[LLVMdev] missing optimization for icmps in induction variables?

[Nick Lewycky]

Sanjoy Das wrote:
> Hi Nick,
>
> I checked in something towards (1) yesterday -- http://reviews.llvm.org/D6748

Ah, I missed that. Catching up on email.

> I was under the impression that (2) is exactly the kind of predicate
> ScalarEvolution::isKnownPredicate is designed to solve (using
> isImpliedCondXXX or something like that).  Is there a reason to prefer
> GVN over that?

If you think of the problem as a loop problem then yes 
ScalarEvolution::isKnownPredicate makes sense. If you think of it as a 
redundancy elimination problem then GVN makes sense. Does this sort of 
problem occur outside of loops?

> On Wed, Jan 7, 2015 at 10:06 PM, Nick Lewycky<nicholas at mxc.ca>  wrote:
>> Sanjoy Das wrote:
>>>
>>> Hi all,
>>>
>>> I'm trying to get llvm to optimize away the %cmp to true in
>>>
>>> define i32 @foo(i32* %array, i32* %length_ptr, i32 %init) {
>>>    entry:
>>>     %length = load i32* %length_ptr, !range !0
>>>     %len.sub.1 = sub i32 %length, 1
>>>     %upper = icmp slt i32 %init, %len.sub.1
>>>     br i1 %upper, label %loop, label %exit
>>>
>>>    loop:
>>>     %civ = phi i32 [ %init, %entry ], [ %civ.inc, %latch ]
>>>     %civ.inc = add i32 %civ, 1
>>>     %cmp = icmp slt i32 %civ.inc, %length
>>>     br i1 %cmp, label %latch, label %break
>>>
>>>    latch:
>>>     store i32 0, i32* %array
>>>     %check = icmp slt i32 %civ.inc, %len.sub.1
>>>     br i1 %check, label %loop, label %break
>>>
>>>    break:
>>>     ret i32 %civ.inc
>>>
>>>    exit:
>>>     ret i32 42
>>> }
>>>
>>> !0 = !{i32 0, i32 2147483647}
>>>
>>>
>>> One way to prove "%cmp == true" in two steps
>>>
>>>    1. notice that since both on the backedge and entry, %civ is known to
>>>       be less than %len.sub.1, which not i32_signed_max.  This means
>>>       %civ.inc is an "add nsw".

+++

Set of tasks
**1.** Retype from the LLVM thread the part that opens with the words containing "Ah, I missed" and closes with "outside of loops?".
**2.** Which basic block labels are defined in the function @foo in the LLVM thread?
**3.** Carry on the LLVM thread about optimizing icmps in induction variables, starting after its last line.

+++

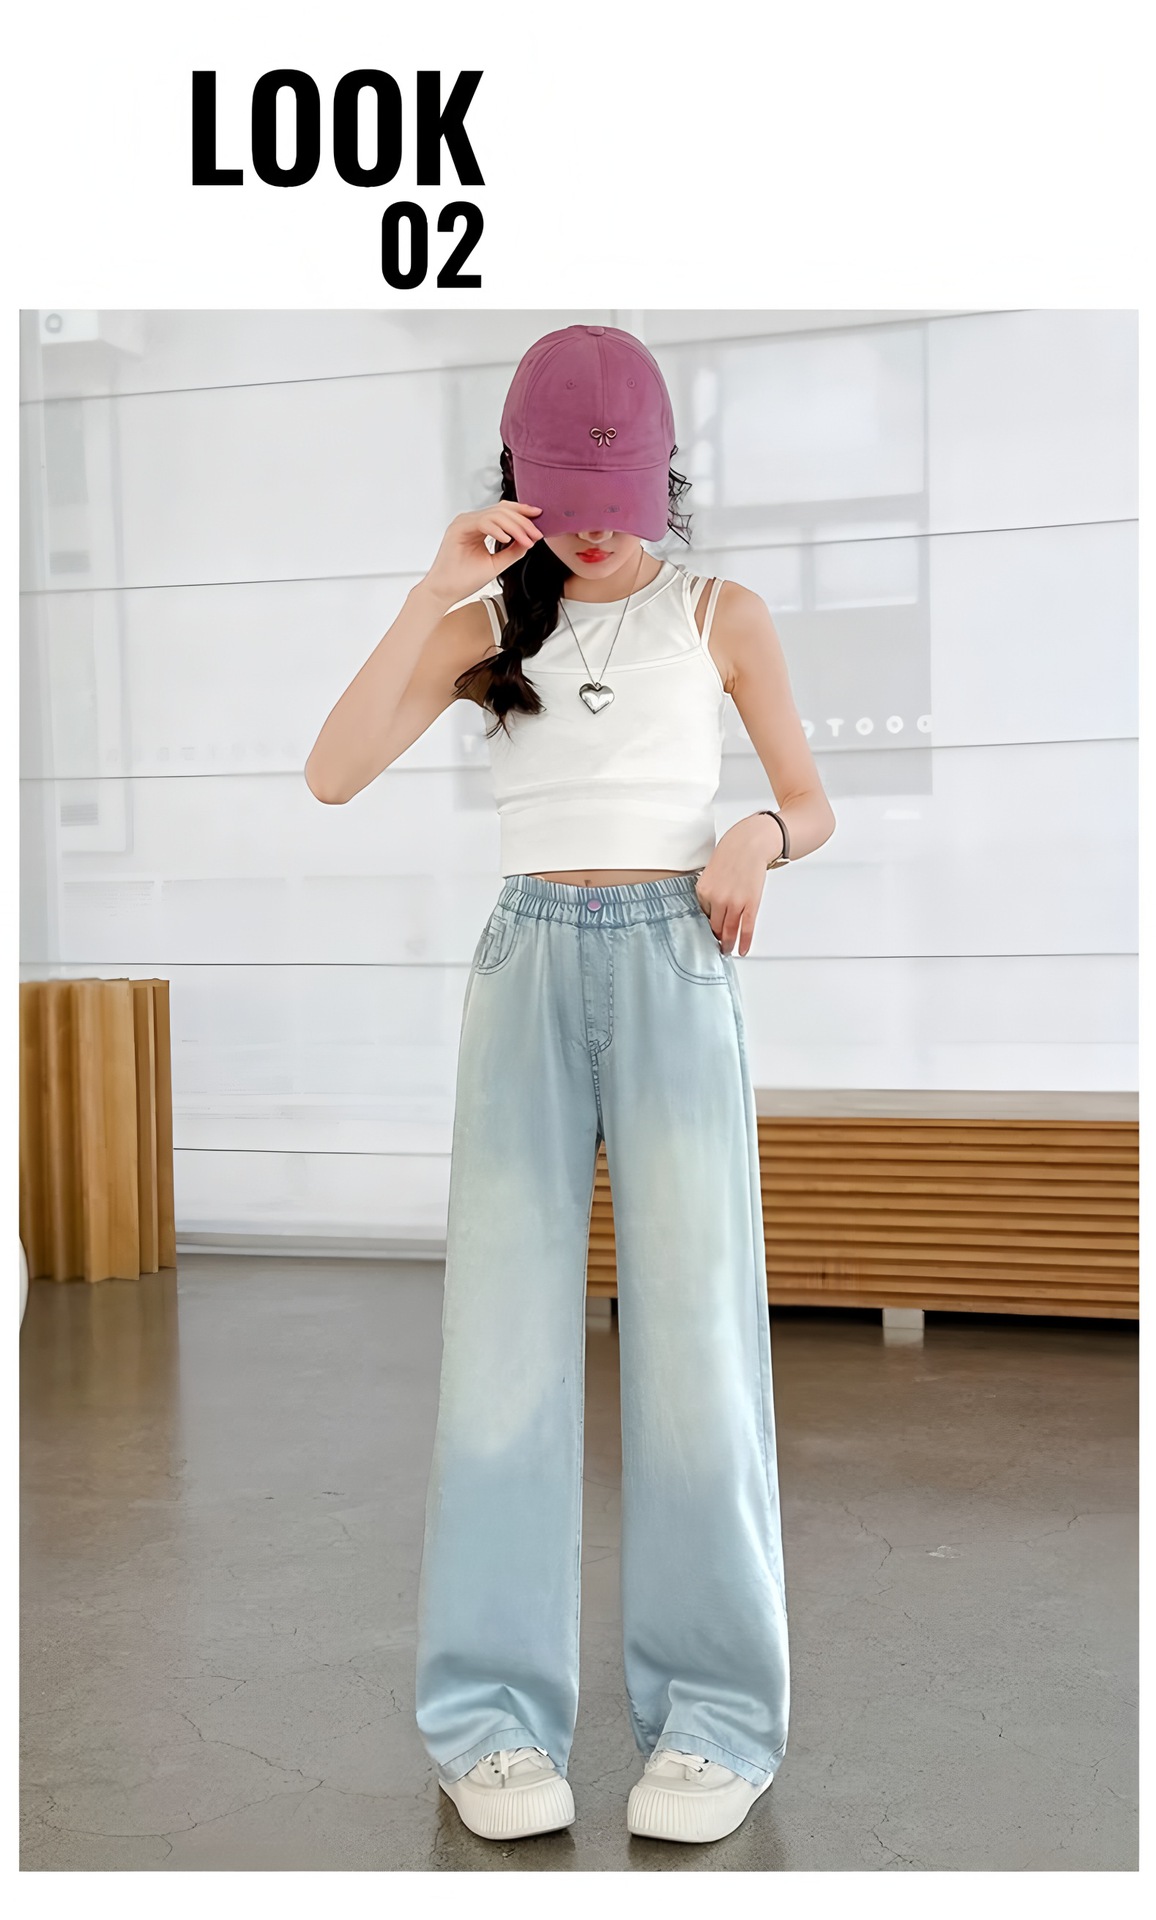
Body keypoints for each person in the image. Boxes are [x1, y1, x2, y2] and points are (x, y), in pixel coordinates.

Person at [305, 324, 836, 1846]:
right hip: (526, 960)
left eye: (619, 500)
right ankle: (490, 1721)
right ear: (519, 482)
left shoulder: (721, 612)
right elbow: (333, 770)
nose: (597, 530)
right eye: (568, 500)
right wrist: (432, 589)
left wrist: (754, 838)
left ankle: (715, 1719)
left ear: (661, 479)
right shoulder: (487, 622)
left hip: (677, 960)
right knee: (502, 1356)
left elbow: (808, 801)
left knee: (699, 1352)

+++

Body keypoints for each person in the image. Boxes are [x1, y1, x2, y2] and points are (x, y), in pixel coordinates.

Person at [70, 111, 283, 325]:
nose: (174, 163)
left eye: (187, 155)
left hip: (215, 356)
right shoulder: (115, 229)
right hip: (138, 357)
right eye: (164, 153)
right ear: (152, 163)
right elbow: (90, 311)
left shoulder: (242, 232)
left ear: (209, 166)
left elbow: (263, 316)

+++

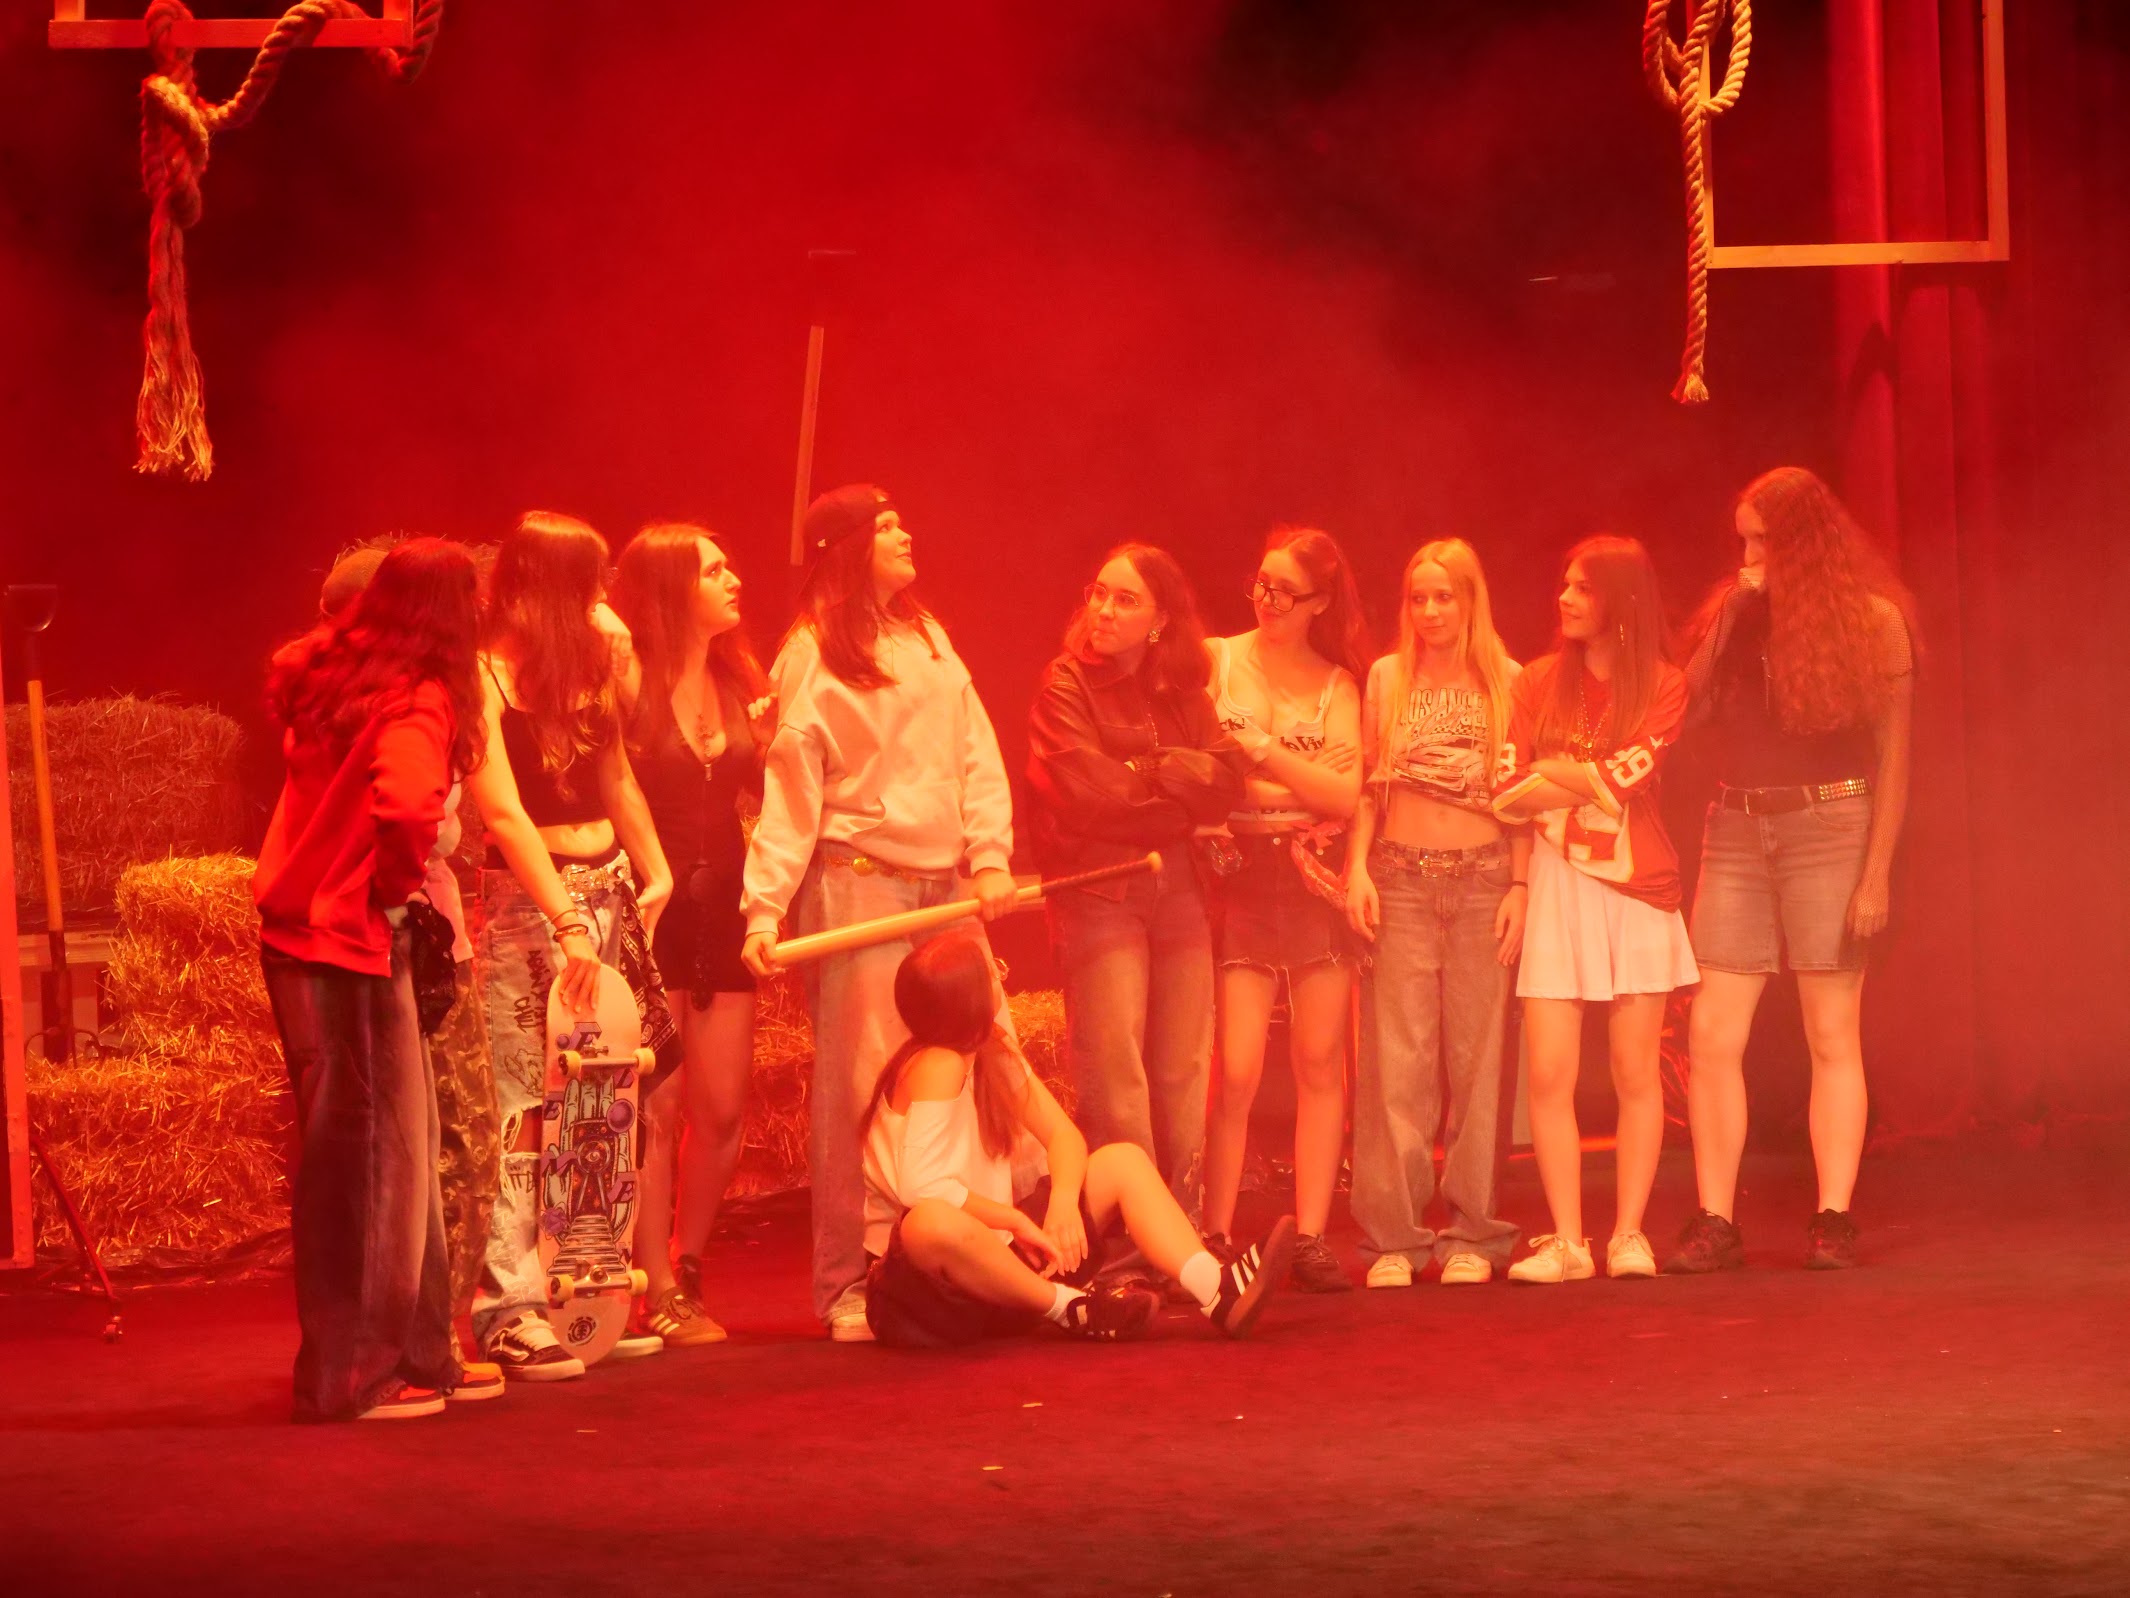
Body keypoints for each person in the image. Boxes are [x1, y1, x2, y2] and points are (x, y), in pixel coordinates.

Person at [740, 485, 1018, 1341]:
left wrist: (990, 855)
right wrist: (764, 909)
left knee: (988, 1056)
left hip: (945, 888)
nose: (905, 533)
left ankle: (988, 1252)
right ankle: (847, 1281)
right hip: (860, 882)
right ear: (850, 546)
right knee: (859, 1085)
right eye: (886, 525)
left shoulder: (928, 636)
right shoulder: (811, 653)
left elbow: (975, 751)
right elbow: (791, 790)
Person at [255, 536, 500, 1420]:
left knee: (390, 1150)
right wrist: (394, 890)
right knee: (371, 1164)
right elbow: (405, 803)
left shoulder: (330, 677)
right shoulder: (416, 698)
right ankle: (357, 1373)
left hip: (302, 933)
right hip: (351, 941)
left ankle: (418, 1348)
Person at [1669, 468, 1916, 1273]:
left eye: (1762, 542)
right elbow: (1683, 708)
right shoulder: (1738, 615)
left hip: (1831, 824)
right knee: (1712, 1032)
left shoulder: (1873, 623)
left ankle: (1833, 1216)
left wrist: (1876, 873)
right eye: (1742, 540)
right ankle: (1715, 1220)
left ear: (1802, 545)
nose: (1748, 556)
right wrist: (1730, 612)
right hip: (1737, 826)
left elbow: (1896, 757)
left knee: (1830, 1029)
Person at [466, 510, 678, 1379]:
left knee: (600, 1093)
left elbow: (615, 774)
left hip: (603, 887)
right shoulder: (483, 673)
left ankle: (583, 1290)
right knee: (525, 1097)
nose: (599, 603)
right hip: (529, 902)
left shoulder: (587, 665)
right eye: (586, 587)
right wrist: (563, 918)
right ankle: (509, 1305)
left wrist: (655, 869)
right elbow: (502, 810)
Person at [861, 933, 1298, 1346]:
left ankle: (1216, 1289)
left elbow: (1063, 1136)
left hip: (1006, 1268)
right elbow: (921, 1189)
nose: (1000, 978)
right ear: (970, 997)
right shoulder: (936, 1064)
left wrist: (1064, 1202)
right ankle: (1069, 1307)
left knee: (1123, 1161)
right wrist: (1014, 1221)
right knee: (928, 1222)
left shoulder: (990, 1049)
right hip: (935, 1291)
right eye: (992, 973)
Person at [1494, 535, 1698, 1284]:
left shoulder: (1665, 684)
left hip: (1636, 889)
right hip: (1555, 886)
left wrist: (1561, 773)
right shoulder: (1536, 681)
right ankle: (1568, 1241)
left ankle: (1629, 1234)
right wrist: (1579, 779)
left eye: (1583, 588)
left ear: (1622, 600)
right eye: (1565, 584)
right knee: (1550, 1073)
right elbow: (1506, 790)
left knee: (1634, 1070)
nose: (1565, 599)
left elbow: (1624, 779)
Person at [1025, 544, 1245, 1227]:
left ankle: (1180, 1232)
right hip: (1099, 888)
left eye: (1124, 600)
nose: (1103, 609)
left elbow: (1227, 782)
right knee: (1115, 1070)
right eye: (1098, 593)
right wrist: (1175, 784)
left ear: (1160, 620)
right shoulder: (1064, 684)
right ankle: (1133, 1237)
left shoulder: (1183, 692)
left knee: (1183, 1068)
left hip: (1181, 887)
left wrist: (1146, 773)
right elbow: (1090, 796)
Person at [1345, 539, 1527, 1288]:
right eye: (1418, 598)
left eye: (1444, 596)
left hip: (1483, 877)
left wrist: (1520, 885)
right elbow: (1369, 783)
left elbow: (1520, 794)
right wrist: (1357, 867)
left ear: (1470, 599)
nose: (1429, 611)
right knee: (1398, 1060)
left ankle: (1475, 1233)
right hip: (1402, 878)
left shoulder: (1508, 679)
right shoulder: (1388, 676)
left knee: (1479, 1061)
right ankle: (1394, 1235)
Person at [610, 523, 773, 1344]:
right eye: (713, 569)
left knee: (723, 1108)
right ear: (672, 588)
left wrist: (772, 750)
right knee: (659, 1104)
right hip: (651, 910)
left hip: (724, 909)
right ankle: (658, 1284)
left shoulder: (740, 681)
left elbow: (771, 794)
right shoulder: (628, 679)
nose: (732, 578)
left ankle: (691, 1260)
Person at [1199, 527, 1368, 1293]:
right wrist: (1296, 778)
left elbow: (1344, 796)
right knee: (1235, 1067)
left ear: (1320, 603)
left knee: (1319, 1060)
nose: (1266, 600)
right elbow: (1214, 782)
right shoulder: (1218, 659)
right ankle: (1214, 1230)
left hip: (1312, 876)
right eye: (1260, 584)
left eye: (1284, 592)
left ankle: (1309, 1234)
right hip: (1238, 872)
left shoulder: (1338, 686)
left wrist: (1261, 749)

+++

Results for each task
**1.**
Ah, I missed that. Catching up on email.

> I was under the impression that (2) is exactly the kind of predicate
> ScalarEvolution::isKnownPredicate is designed to solve (using
> isImpliedCondXXX or something like that).  Is there a reason to prefer
> GVN over that?

If you think of the problem as a loop problem then yes 
ScalarEvolution::isKnownPredicate makes sense. If you think of it as a 
redundancy elimination problem then GVN makes sense. Does this sort of 
problem occur outside of loops?

**2.** entry, loop, latch, break, exit

**3.**
>>>
>>>    2. on both the entry and backedge, we know "%civ `slt` %len.sub.1".
>>>       This implies "(%civ nsw+ 1) `slt` (%len.sub.1 nsw+ 1)" ==>
>>>       "%civ.inc `slt` %len".
>>>
>>> Currently neither of these happen (i.e. even if I make transformation
>>> (1) manually, (2) does not kick in).
>>>
>>> Is the above reasoning correct?  If it is, what is the right place to
>>> add this logic to?  I'm thinking ScalarEvolution (so that this gets
>>> picked up by SimplifyIndVar), but maybe there is a more idiomatic
>>> place?  The case above is a simplified form of my real workload, which
>>> involves smin and smax expressions; so the implementation has to be
>>> easily generalizable to such cases.
>>
>>
>> Before reading your two steps I was going to suggest jump threading. Jump
>> threading is where we optimize redundant tests across blocks that feed into
>> branches (block A tests property X and branches to block B which also tests
>> property X). However jump threading is powered by lazy value info, which I
>> don't think is suited for the sort of reasoning in your two steps.
>>
>> One option is GVN. GVN does have x<  y expressions but it doesn't try to
>> deduce nuw/nsw bits. It might be possible to add that, but it isn't
>> immediately obvious to me how. GVN also does path-sensitive expression
>> commoning.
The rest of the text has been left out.